Calcium for PMS and Cramps
Calcium doesn’t just matter for bones. In clinical trials, women who consumed around 1,200 mg of calcium daily for three menstrual cycles saw reductions in back pain and abdominal cramps. That’s roughly four servings of dairy per day, or a combination of dairy and other calcium-rich foods like fortified plant milks, sardines, broccoli, kale, and white beans.
Most women don’t get enough calcium from food alone, so it’s worth being intentional about it. A yogurt parfait with almonds and fruit, a smoothie with fortified milk, or a lunch that includes leafy greens can all add up. Vitamin D helps your body absorb calcium, so getting some sunlight or eating fatty fish, eggs, and fortified foods alongside your calcium sources makes them more effective.

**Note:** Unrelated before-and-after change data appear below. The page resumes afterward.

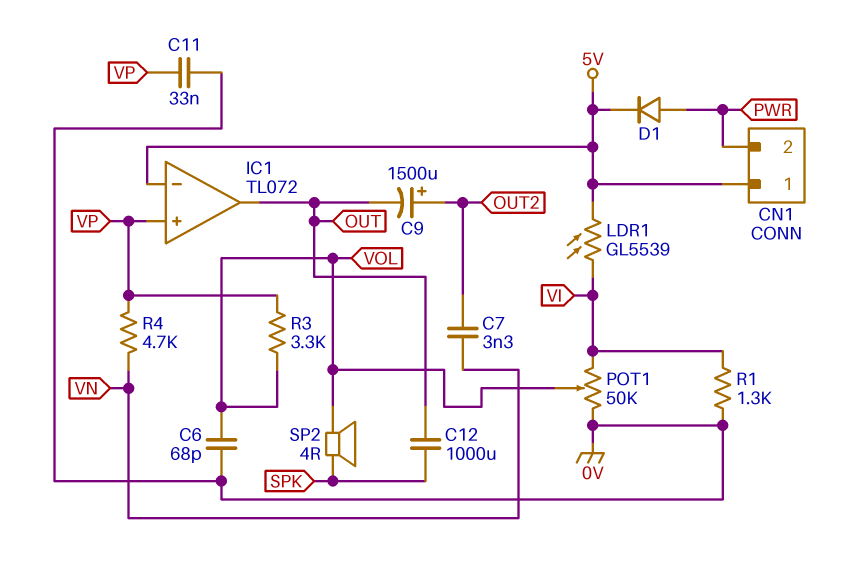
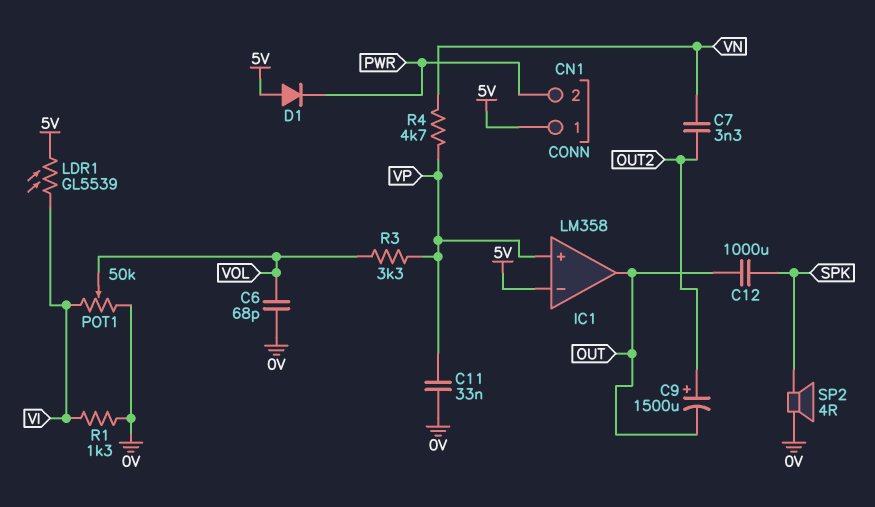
D1: diode (A PWR, K 5V) -> diode (A 5V, K PWR)
IC1: TL072 -> LM358
SP2: speaker 4R (SPK, VOL) -> speaker 4R (0V, SPK)

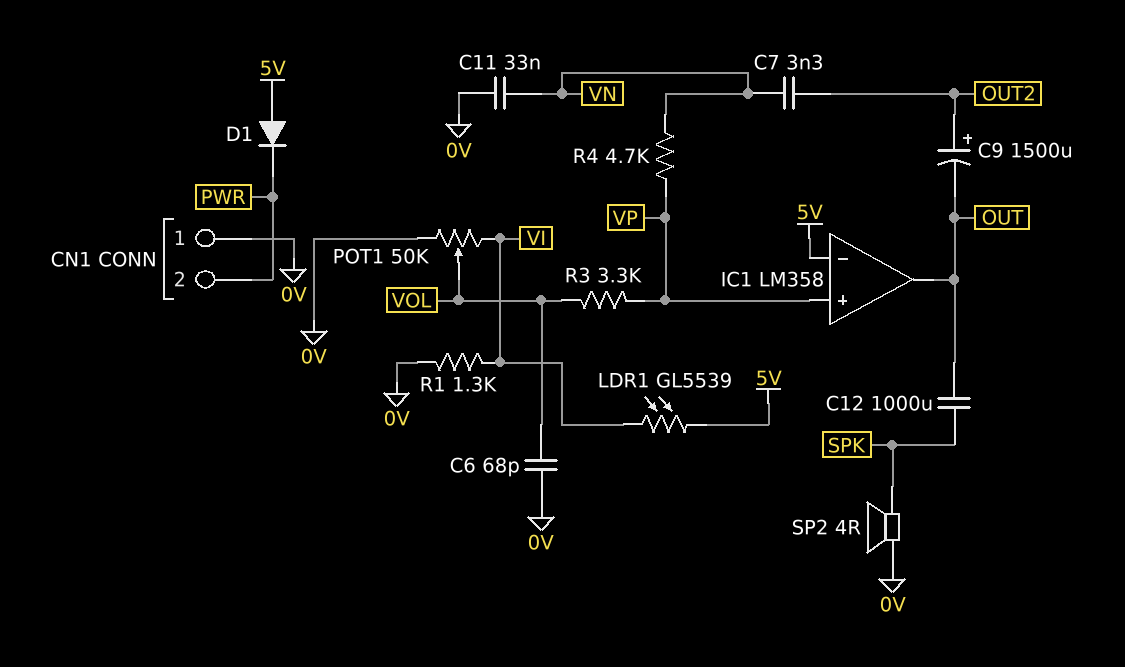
C11: 33nF (0V, VP) -> 33nF (0V, VN)
CN1 pin 1: 5V -> 0V

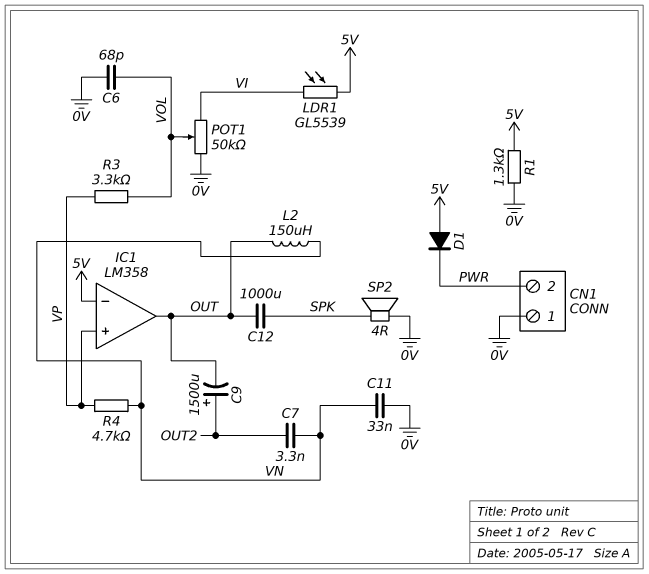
L2: none -> 150uH (OUT, VN)
R1: 1.3k (0V, VI) -> 1.3k (0V, 5V)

Foods That Reduce Bloating
Water retention peaks in the days before your period and often lingers through the first few days of bleeding. Salt is the biggest dietary driver. Your body holds onto water in proportion to sodium intake, so cutting back on processed and packaged foods, restaurant meals, and salty snacks during the week before your period can reduce puffiness and discomfort noticeably.

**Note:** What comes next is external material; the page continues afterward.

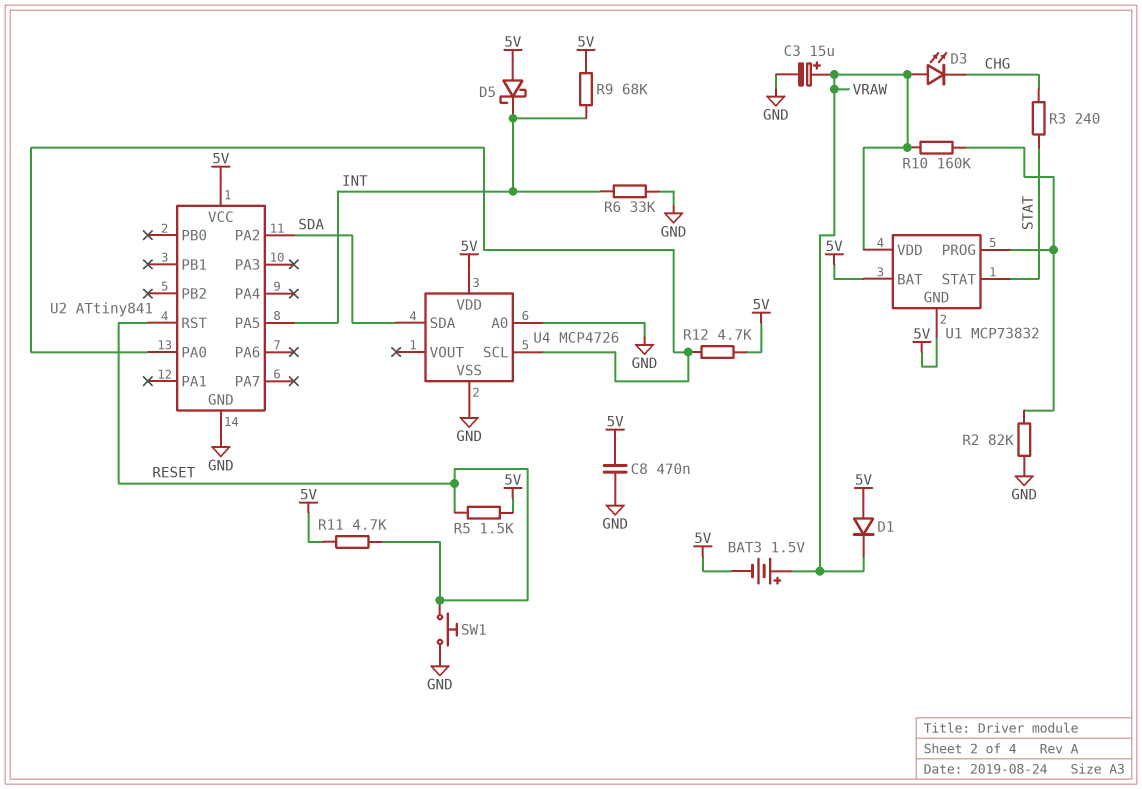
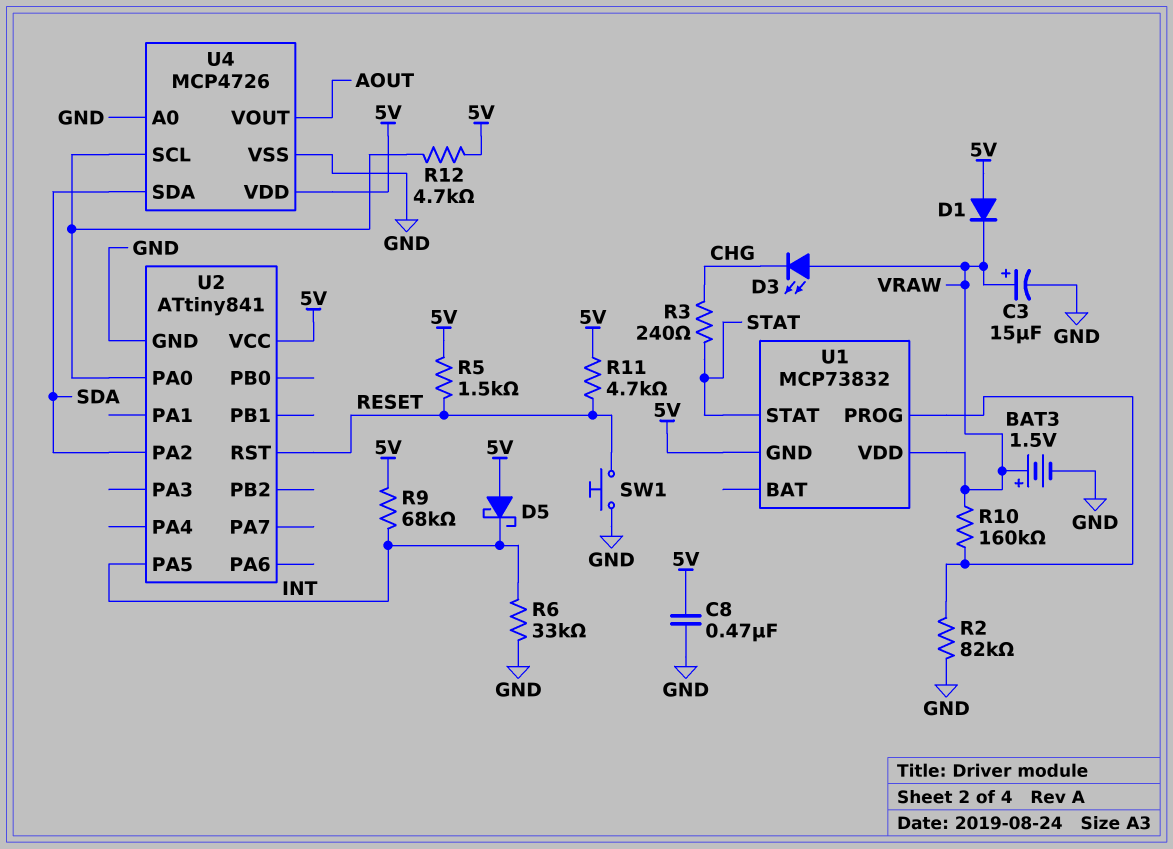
BAT3: 1.5V (plus VRAW, minus 5V) -> 1.5V (plus VRAW, minus GND)
U1 pin BAT: 5V -> none
U4 pin VOUT: none -> AOUT

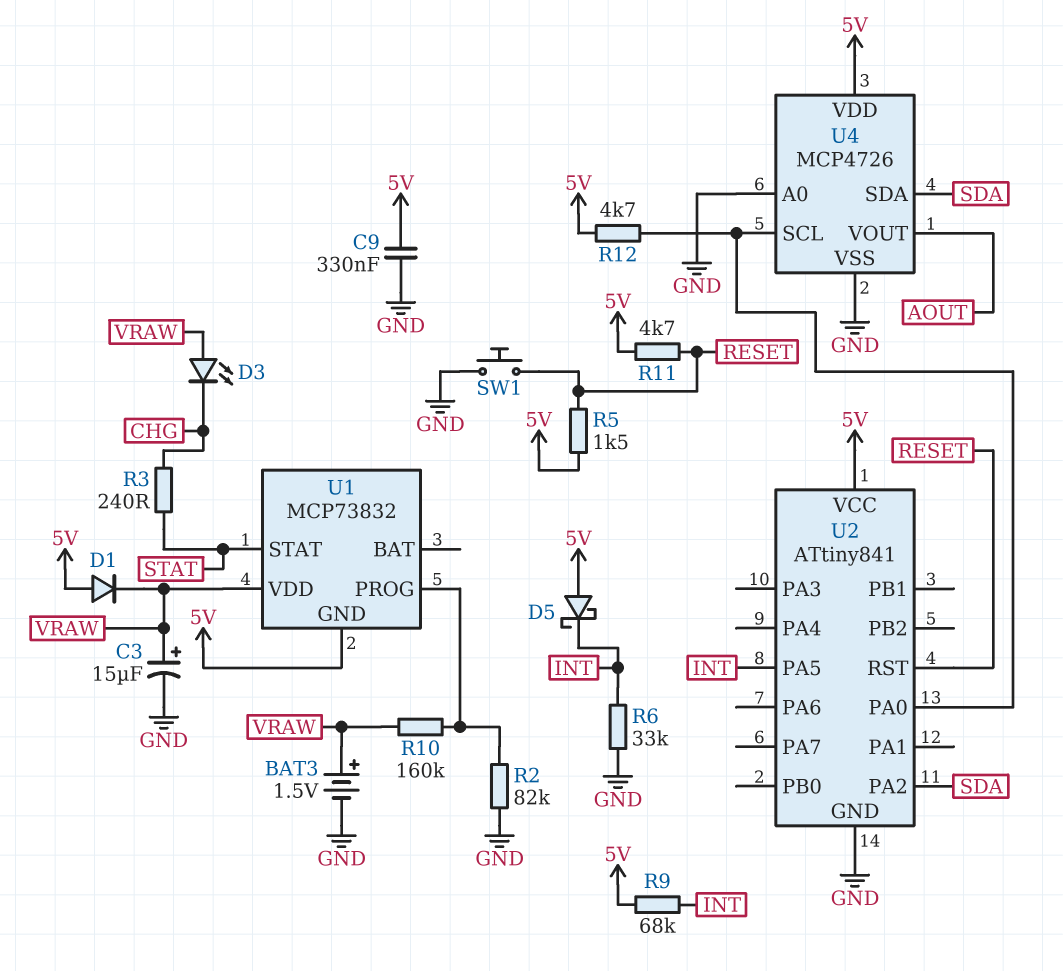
C8: 470nF (5V, GND) -> none
C9: none -> 330nF (5V, GND)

At the same time, water-rich foods help your body flush excess fluid rather than hold it. Cucumber, watermelon, celery, and asparagus all have mild natural diuretic effects. Drinking more water (not less) also signals your body that it can let go of stored fluid. It feels counterintuitive, but dehydration makes bloating worse because your body clings to whatever water it has.
What to Limit or Avoid
Caffeine narrows blood vessels, including those supplying your uterus. Research in both animals and humans shows that caffeine increases uterine vascular resistance and reduces blood flow to the uterus. For some women, this worsens cramping. If you’re sensitive to period pain, try cutting your coffee intake in half during menstruation rather than going cold turkey, which can trigger withdrawal headaches on top of everything else.

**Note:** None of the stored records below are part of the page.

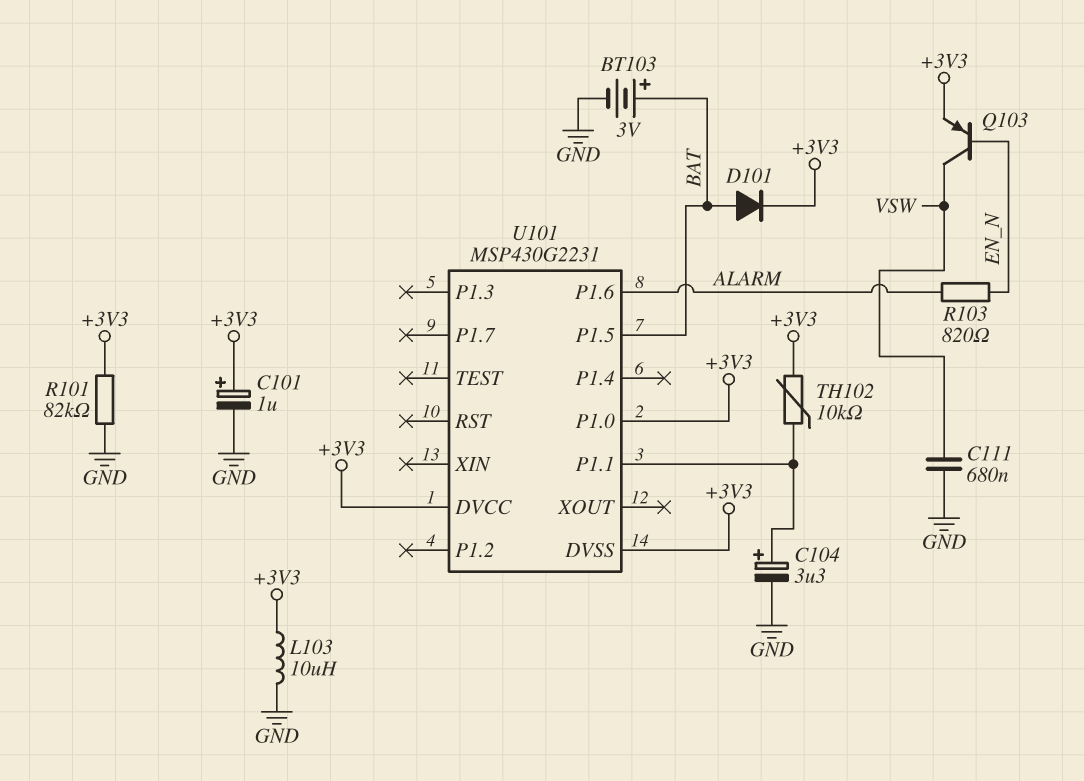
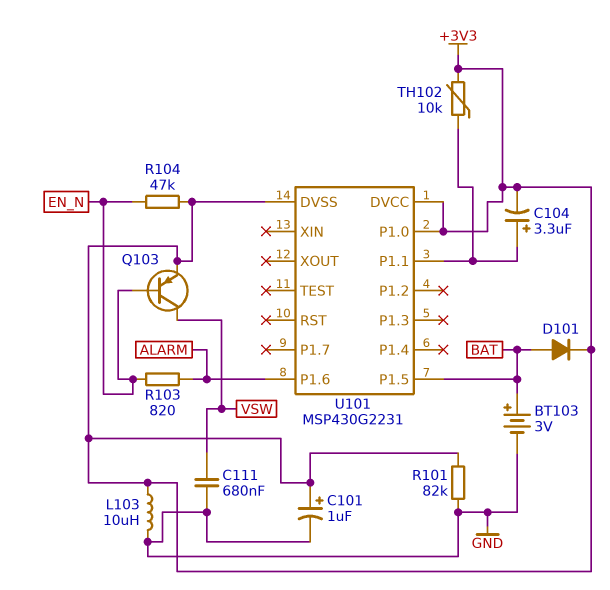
C104: 3.3uF (plus U101/P1.1, minus GND) -> 3.3uF (plus U101/P1.1, minus +3V3)
R104: none -> 47k (+3V3, EN_N)

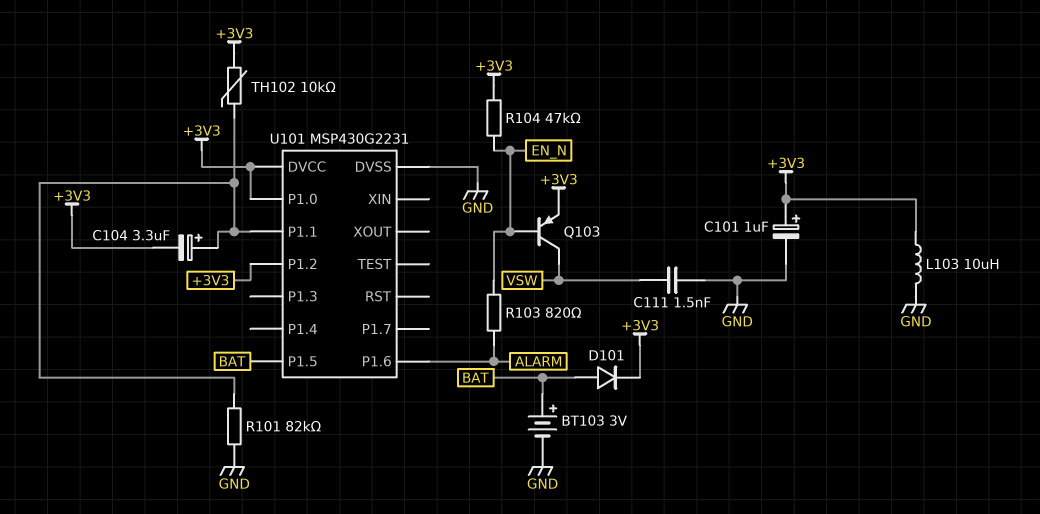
C111: 680nF (GND, VSW) -> 1.5nF (GND, VSW)
R101: 82k (+3V3, GND) -> 82k (GND, U101/P1.1)
U101 pin DVSS: +3V3 -> GND
U101 pin P1.2: none -> +3V3

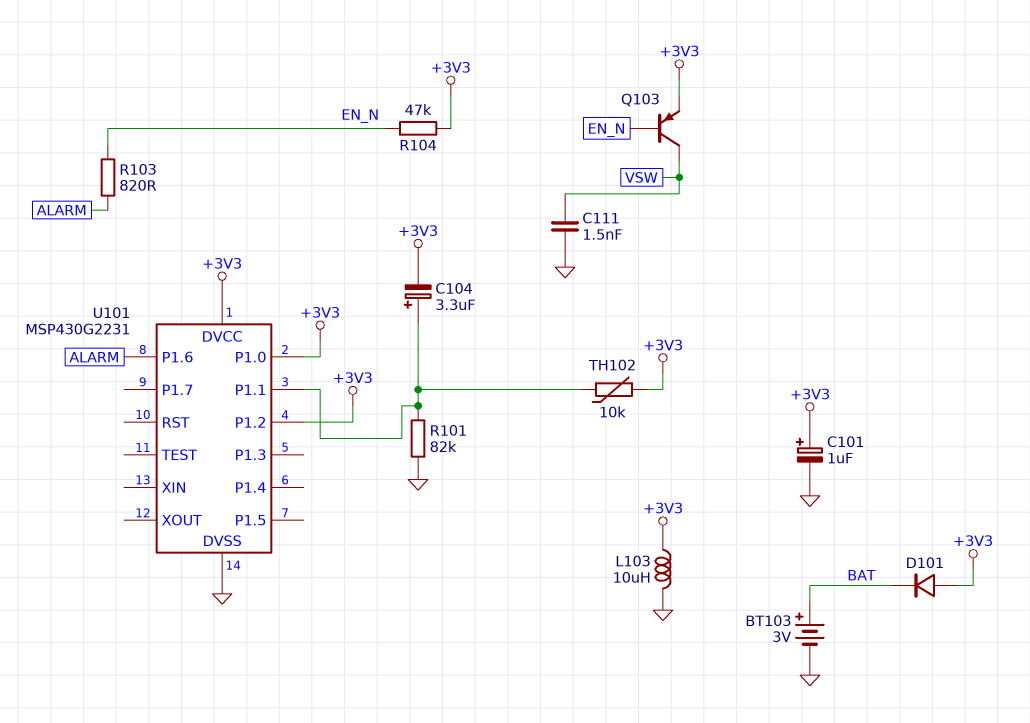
D101: diode (A BAT, K +3V3) -> diode (A +3V3, K BAT)
U101 pin P1.5: BAT -> none

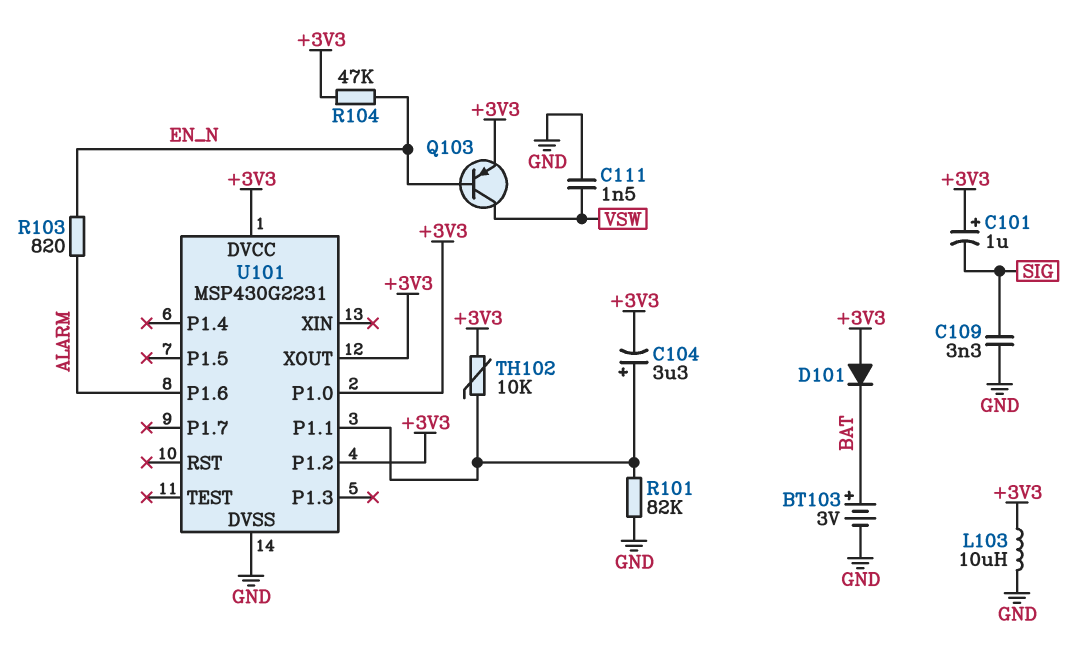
C101: 1uF (plus +3V3, minus GND) -> 1uF (plus +3V3, minus SIG)
C109: none -> 3.3nF (GND, SIG)
U101 pin XOUT: none -> +3V3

Alcohol is worth limiting too. It’s dehydrating, it disrupts sleep quality (already compromised by hormonal shifts), and it can worsen mood instability. Sugary foods and drinks, as mentioned earlier, amplify the blood sugar swings that make PMS irritability and fatigue worse. You don’t need to eliminate any of these entirely, but dialing them back during your period gives your body less to fight against.
A Practical Day of Period-Friendly Eating
Putting this together doesn’t require a complete diet overhaul. A solid day might look like oatmeal with pumpkin seeds, banana, and a square of dark chocolate for breakfast. Lunch could be a spinach salad with chickpeas, bell peppers, and an olive oil dressing. For dinner, salmon with brown rice and steamed broccoli covers iron, calcium, omega-3s, and complex carbs in a single plate. Ginger tea between meals handles pain relief and hydration at the same time.
The key is front-loading these nutrients. If you wait until cramps and fatigue hit to start eating differently, you’re playing catch-up. Building iron, magnesium, and calcium into your routine in the week before your period gives your body the resources it needs before symptoms peak.